George Sellers sits in his Exposition Avenue pied-à-terre in Dallas amongst his gilded bugs and octahedrons, goat-footed desks and zinc white tree twigs, contemplating the route from then to now. “It is circuitous,” says the artist the day before heading to New York to install a sculptural extravaganza at the Paramount Hotel’s Diamond Horseshoe,
I CONSIDER MYSELF A MINIMALIST, JUST NOT A VERY GOOD ONE.
the fabled 1930s cabaret currently undergoing a $20 million restoration. “Circuitous, at best.”
Sellers’ designs for the nightclub — a 13-foot jewel encrusted ceiling medallion of resin, wood and steel; an entire room of backlit carved paraffin panels; and a gold-leaf proscenium — arrived on West 46th Street ahead of time, in pieces, as much of his work does. For his clientele (Van Cleef & Arpels, Bergdorf Goodman, Barneys New York), Sellers and his Dallas-based team of four or so fabricate decorative art, sculpture and architectural ornament, ship it from his Oak Cliff studio and follow it like transplant surgeons, infusing high-profile spaces with imagination, wit and a touch of the fantastical. The starburst ceiling embellishment was inspired by Bernini’s Ecstasy of St. Teresa, in which an angel pierces the saint’s heart with a fire-tipped spear, sending her into spiritual bliss.
“My eye is drawn to Renaissance decoration and Rococo, and I do love clean and modern, too. I exist between those; it’s all in the middle,” says Sellers, who studied classical sculpture at Studio Art Centers International in Florence after college. “I also love silly carving, like acanthus leaves, and am always drawn to figurative embellishment, the crazier the better.” His work, which also includes collections of home decoration, mystical creatures and tree stumps, is carved from clay, molded in sustainable rubber and cast in plaster. “These pieces are extremely intricate and meticulously crafted, a mix of grotesquerie and beauty,” says Jeffrey Lee, owner of Grange Hall, which carries select limited-edition pieces.
Despite characterizing his professional route as roundabout, Sellers, 48, seems to have navigated a perfectly direct artistic trajectory — one that has trusted his talent and temperament and recognized possibility in himself, his medium and his environment.
A gully creek cut through his family’s property in Healdton, Oklahoma. As a child, Sellers found himself playing in it, carving the white clay at the bottom of the ditch. “It was a very isolated southern oil town,” he says. “I was the youngest of five, and they all took off and left me in the country.
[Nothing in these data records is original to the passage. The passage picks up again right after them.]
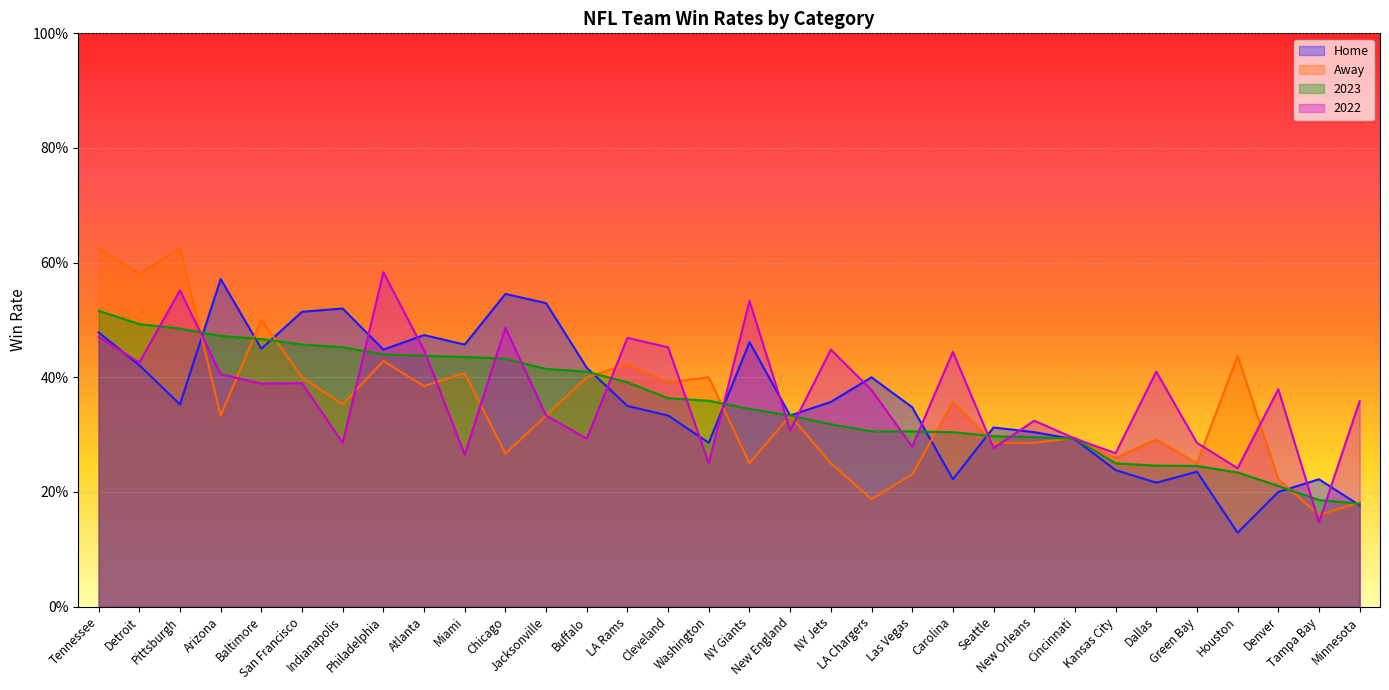

How many times do 2022 and 2023 cross each other?

17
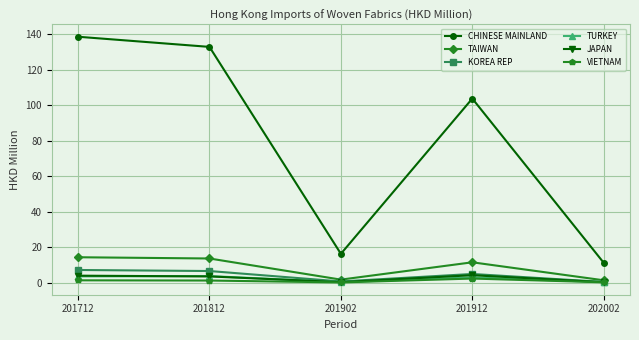

At which label does JAPAN first exceed 3?

201712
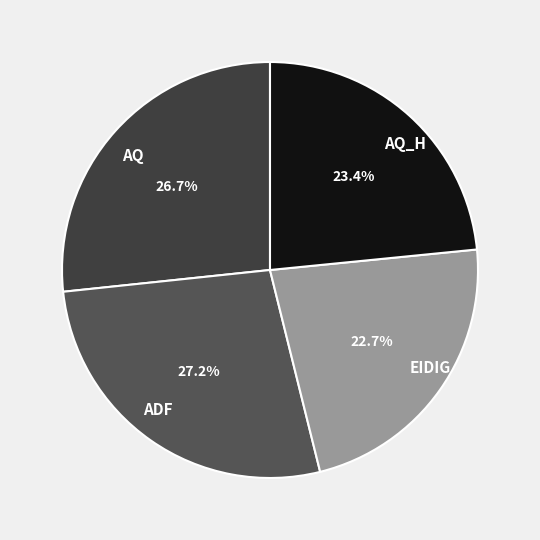

True or false: AQ accounts for 16% of the total.

False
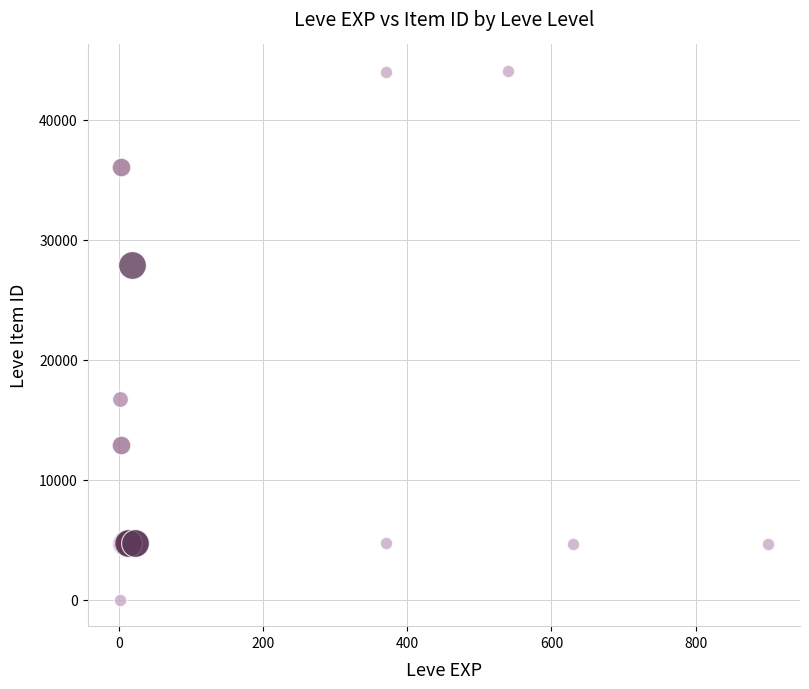

Which series contains the lowest Y value?

Level 1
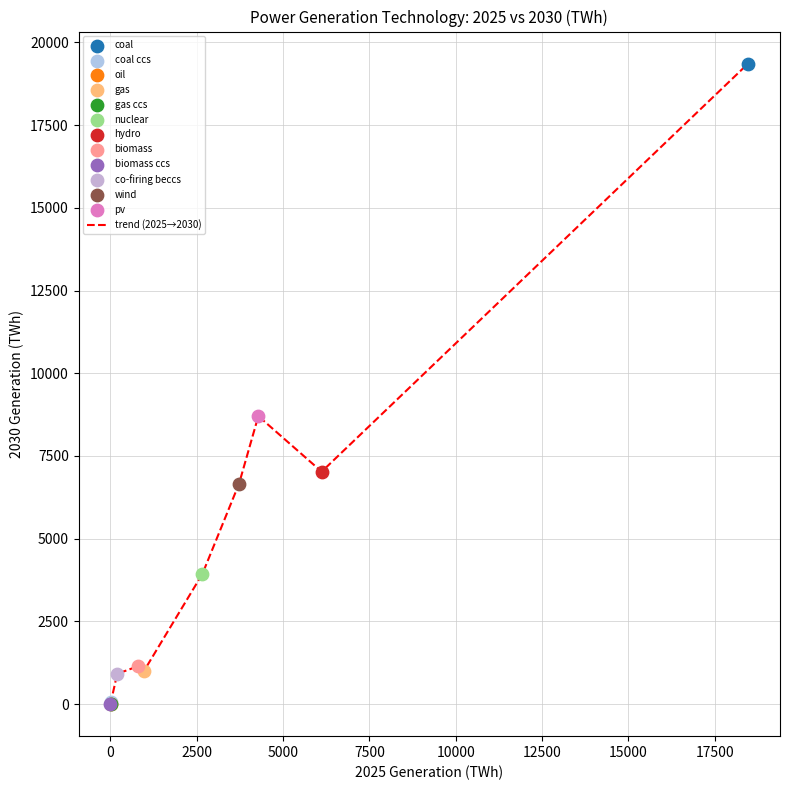

What is the maximum value shown in the chart?

19360.5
I was usually by myself in the creek.” He knew early on, however, that geography wouldn’t be a barrier.
He rises from the sofa and retrieves a book from a wall of shelves dotted with plaster hands, branches, sea creatures and other feats of whimsy: Thorpe by Mary Dutton, published in 1967 and signed by “Aunt Fudge,” who was known for hanging Christmas balls from her ears and spraying her hair silver. “My aunt showed me that you can do something here in this little town and make an impact,” Sellers says.
In the ’90s, after returning to Texas from Italy, where he sculpted in marble, Sellers found representation for his work and
developed a base of collectors. In time, he tired of the patron relationship and the emotional demands that it produced. His “angsty figures” —powerful renderings of the human form — are central to his identity as an artist but have given way to less personal work that allows him to be more removed.
“His ideas fly out of his head so fast, you have to be ready to catch them,” says nephew and head fabricator Ely Sellers, who began as an apprentice eight years ago. “I never went to college and was working at a restaurant. He said, ‘Hey, you can live with me and work with me.’ I jumped on it. It’s a slow climb, and I’m still growing. But I’ve always believed in him.” The two collaborate on all projects, including an upcoming furniture collection for Neiman Marcus; a zoo-full of plaster animals, available at Grange Hall in Dallas; and a 4-foot-tall spider for Bergdorf’s Christmas window, the fourth that they’ve done. “It will be covered in one-eighth-inch-long quartz crystals,” says Ely, “so it looks hairy.”
Sellers likes to stand out on the street when such a window is complete. “I get the same joy as I did when I opened an exhibition,” he says. “It’s like public art.”